▶ **Exercise requirements**
1. Render the sentence "It can also be configured to auto-dial the connection." from the download manager thread in French.
2. Resume the forum thread about download managers from the point at which it stops.

▶ **Selected text**
· · · · ·
# HELP:Download manager



## vineeth.gk (Jul 26, 2007)

I am using NETONE.
I want a download manager which starts all paused downloads whenever i connect to net. Is there any suchthat. if yes pls help me.


----------



## nileshgr (Jul 26, 2007)

No download manager is efficient on netone. Just google for them and you will get thousands. The best one wud be FDM. www.freedownloadmanager.org


----------



## vineeth.gk (Jul 26, 2007)

downloadmanager does not supports. i checked. I want one which starts download automatically when i connected to net, like avg which starts updating automatically when connected.


----------



## anandk (Jul 26, 2007)

getright, i know does...but not freeware.


----------



## Ecko (Jul 26, 2007)

vineeth.gk said:
			
		

> downloadmanager does not supports. i checked. I want one which starts download automatically when i connected to net, like avg which starts updating automatically when connected.




You may try GIGAGET OR FLASHGET but you have to start them to start download


----------



## nileshgr (Jul 27, 2007)

vineeth.gk said:
			
		

> downloadmanager does not supports. i checked. I want one which starts download automatically when i connected to net, like avg which starts updating automatically when connected.


Yo! You are challenging me????? I have used FDM for more than a year. You need to set the options in FDM to start auto download as connected. It can also be configured to auto-dial the connection.


----------



## vineeth.gk (Jul 28, 2007)

ok sorry unknown i will try with fdm.ok

hey unknown i didnt see any options like start auto download as connected,  auto-dial the connection. I am using free download manager 2.1 build 494


----------



## goobimama (Jul 28, 2007)

FDM is the best. Works flawlessly for me at least.


----------



## nileshgr (Jul 28, 2007)

vineeth.gk said:
			
		

> ok sorry unknown i will try with fdm.ok
> 
> hey unknown i didnt see any options like start auto download as connected,  auto-dial the connection. I am using free download manager 2.1 build 494


Hey buddy, search for that option. You will surely find it. I know its there. Also go thru the help file. Dig thru all of its options, you will find it. I don't remember now where that option used to be.  You can search yourself.


----------



## vineeth.gk (Jul 28, 2007)

UNKNOWN' u are a one year user of fdm then u dont know where the option is?


----------



## slugger (Jul 28, 2007)

ok VINEETH heres wat u cud do

go to *Options>General Settings* and enable d *Load on startup* option den go 2 *Options>Download Options* and select d *Start downloads automatically *option

c if dis works
keep us posted buddy


----------



## nileshgr (Jul 29, 2007)
· · · · ·
▶ **Plain-text document sources**
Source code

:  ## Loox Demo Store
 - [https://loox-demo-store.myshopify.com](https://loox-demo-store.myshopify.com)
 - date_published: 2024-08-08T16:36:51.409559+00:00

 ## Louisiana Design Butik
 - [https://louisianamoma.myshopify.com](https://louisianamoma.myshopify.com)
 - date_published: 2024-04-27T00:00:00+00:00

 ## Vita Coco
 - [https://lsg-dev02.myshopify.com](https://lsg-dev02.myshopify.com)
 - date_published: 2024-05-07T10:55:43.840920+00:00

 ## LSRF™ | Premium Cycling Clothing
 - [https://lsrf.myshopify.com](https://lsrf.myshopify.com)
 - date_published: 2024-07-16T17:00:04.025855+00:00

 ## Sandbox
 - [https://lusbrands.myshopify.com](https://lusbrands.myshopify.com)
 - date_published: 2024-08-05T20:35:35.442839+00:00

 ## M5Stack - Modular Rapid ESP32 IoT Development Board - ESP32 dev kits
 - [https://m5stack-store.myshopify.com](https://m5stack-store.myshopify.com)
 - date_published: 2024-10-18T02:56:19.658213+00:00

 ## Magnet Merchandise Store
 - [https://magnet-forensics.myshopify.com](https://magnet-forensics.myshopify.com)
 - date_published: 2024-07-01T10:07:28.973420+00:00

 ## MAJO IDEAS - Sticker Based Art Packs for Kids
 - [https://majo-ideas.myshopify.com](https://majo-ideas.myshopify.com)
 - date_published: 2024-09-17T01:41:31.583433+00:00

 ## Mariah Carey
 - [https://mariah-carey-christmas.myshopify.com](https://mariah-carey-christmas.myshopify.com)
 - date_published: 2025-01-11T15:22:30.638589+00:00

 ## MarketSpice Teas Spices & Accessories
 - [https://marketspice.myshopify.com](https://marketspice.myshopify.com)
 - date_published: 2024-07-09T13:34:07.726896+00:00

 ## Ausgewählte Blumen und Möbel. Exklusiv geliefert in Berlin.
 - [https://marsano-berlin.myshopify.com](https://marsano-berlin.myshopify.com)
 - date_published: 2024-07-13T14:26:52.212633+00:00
· · · · ·
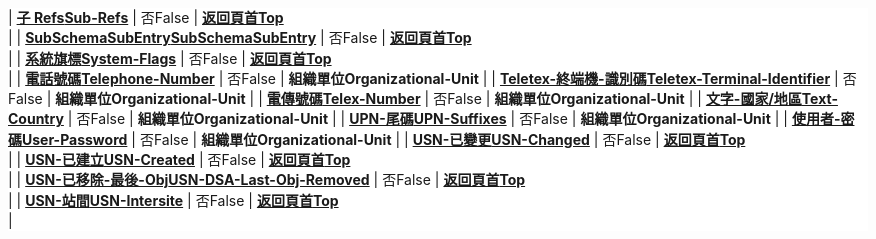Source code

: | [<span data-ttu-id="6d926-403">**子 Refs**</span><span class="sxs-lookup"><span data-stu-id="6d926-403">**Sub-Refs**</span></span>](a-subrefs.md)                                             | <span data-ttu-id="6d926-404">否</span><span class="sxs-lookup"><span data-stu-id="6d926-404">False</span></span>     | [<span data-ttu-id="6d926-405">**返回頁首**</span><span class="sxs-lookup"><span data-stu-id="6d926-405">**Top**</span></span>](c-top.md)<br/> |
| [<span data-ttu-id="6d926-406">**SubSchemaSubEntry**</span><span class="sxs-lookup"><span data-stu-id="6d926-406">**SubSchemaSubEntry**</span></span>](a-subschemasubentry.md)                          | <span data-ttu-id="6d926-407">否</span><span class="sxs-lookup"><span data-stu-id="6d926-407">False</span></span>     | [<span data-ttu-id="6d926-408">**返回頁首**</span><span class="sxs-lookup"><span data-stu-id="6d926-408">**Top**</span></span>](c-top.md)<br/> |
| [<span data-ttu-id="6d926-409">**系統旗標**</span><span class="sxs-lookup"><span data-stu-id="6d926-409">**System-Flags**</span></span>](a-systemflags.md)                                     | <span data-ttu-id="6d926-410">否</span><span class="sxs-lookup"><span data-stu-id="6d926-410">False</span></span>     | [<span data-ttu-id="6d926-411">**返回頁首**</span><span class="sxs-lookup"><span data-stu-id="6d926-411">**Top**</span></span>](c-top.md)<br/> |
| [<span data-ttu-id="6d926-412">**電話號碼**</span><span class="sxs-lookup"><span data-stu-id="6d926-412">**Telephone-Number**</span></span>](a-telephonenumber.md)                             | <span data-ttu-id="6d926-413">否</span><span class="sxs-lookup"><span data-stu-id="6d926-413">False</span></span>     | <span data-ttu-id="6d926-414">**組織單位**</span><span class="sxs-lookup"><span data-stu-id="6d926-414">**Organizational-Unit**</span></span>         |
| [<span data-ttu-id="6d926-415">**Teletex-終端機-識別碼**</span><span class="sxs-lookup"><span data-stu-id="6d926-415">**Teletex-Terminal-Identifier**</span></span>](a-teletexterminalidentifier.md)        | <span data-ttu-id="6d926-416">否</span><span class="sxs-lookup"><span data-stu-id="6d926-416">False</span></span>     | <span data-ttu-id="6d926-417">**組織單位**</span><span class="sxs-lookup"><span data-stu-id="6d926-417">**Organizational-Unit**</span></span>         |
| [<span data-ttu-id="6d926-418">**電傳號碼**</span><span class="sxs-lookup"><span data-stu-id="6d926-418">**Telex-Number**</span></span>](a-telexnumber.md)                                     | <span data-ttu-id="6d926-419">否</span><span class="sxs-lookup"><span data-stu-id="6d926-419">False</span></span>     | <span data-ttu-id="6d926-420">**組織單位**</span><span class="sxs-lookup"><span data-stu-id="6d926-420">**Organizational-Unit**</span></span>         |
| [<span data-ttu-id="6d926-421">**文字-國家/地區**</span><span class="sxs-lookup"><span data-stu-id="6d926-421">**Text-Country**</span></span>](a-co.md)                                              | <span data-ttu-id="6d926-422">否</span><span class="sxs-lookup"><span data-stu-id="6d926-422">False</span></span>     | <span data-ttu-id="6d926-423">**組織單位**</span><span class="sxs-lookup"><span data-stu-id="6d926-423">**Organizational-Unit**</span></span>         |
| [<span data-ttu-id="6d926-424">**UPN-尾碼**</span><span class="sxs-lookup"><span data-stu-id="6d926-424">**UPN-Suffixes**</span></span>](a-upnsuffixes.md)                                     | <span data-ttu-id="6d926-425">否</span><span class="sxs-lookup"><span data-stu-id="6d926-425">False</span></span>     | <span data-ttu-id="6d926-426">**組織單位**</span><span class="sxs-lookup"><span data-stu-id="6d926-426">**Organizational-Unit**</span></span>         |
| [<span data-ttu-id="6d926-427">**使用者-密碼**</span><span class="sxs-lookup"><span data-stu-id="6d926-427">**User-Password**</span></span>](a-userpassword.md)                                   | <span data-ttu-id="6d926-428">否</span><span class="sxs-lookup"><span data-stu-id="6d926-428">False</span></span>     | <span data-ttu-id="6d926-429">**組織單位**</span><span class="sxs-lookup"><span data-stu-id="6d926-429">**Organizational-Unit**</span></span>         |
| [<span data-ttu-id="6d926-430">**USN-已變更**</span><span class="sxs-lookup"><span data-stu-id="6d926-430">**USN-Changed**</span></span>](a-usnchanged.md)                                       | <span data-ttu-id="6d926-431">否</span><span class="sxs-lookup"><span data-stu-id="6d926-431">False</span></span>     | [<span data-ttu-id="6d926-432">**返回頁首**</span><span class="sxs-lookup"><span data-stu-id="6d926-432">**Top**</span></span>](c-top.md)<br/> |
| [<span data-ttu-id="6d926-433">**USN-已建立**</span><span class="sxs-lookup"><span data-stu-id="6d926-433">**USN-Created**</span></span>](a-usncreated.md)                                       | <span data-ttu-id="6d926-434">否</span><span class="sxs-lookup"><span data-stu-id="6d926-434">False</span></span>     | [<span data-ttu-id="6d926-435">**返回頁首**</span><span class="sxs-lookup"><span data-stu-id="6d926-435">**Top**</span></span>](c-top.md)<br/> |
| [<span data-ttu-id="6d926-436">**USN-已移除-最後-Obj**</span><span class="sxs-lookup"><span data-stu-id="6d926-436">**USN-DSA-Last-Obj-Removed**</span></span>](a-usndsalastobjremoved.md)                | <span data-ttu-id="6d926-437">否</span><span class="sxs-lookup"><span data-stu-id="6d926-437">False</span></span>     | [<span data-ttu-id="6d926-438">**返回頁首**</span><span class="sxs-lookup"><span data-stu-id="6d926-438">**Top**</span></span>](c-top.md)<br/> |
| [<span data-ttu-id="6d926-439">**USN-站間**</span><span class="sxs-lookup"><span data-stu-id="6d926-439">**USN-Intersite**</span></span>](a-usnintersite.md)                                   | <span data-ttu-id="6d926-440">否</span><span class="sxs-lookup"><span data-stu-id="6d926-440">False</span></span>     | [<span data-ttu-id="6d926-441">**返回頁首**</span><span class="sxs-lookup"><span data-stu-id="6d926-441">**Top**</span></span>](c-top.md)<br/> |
· · · · ·
▶ **Expected responses**
1. Il peut également être configuré pour établir automatiquement la connexion.

2.
vineeth.gk said:
			
		

> UNKNOWN' u are a one year user of fdm then u dont know where the option is?


Can't someone forget?   I am using linux since 3 months. How will i remember abt FDM? LOL. Don't ask such funny questions.


----------



## vineeth.gk (Jul 29, 2007)

slugger said:
			
		

> ok VINEETH heres wat u cud do
> 
> go to *Options>General Settings* and enable d *Load on startup* option den go 2 *Options>Download Options* and select d *Start downloads automatically *option
> 
> ...


thanx slugger. but its not working for me. Now i'm goin to try with getright pro


----------



## Sukhdeep Singh (Jul 30, 2007)

Flashget does it.

On General Setting > Launch on Startup and AutoStart Download on Flashget startup


----------



## slugger (Jul 30, 2007)

ax3 said:
			
		

> FDM is the best .........


i agree m8, i use it 2. but it seems not 2 solve his problem

i actually thot dat wat he wanted, FDM did, bcos der ver a few time my comp hung up when runnin FDM in bg [not bcos of FDM tho], so wen i did a forced restart FDM started automatically @ logon and my dl began immediatel wen i connected 2 d internet

shud have dun d same wen der r no problem, *or duz it*


*PS:*
Hey btw ax3 u seem 2 b d oldest active member on d forum right now, ur joinin d8 precedes d earliest existin post on d forum. thin i remember ur posts wen i registered
*gr8 goin maan!!!*


----------



## vineeth.gk (Aug 1, 2007)

Finally I made it.
Getright pro is suitable for me. Its better than FDM.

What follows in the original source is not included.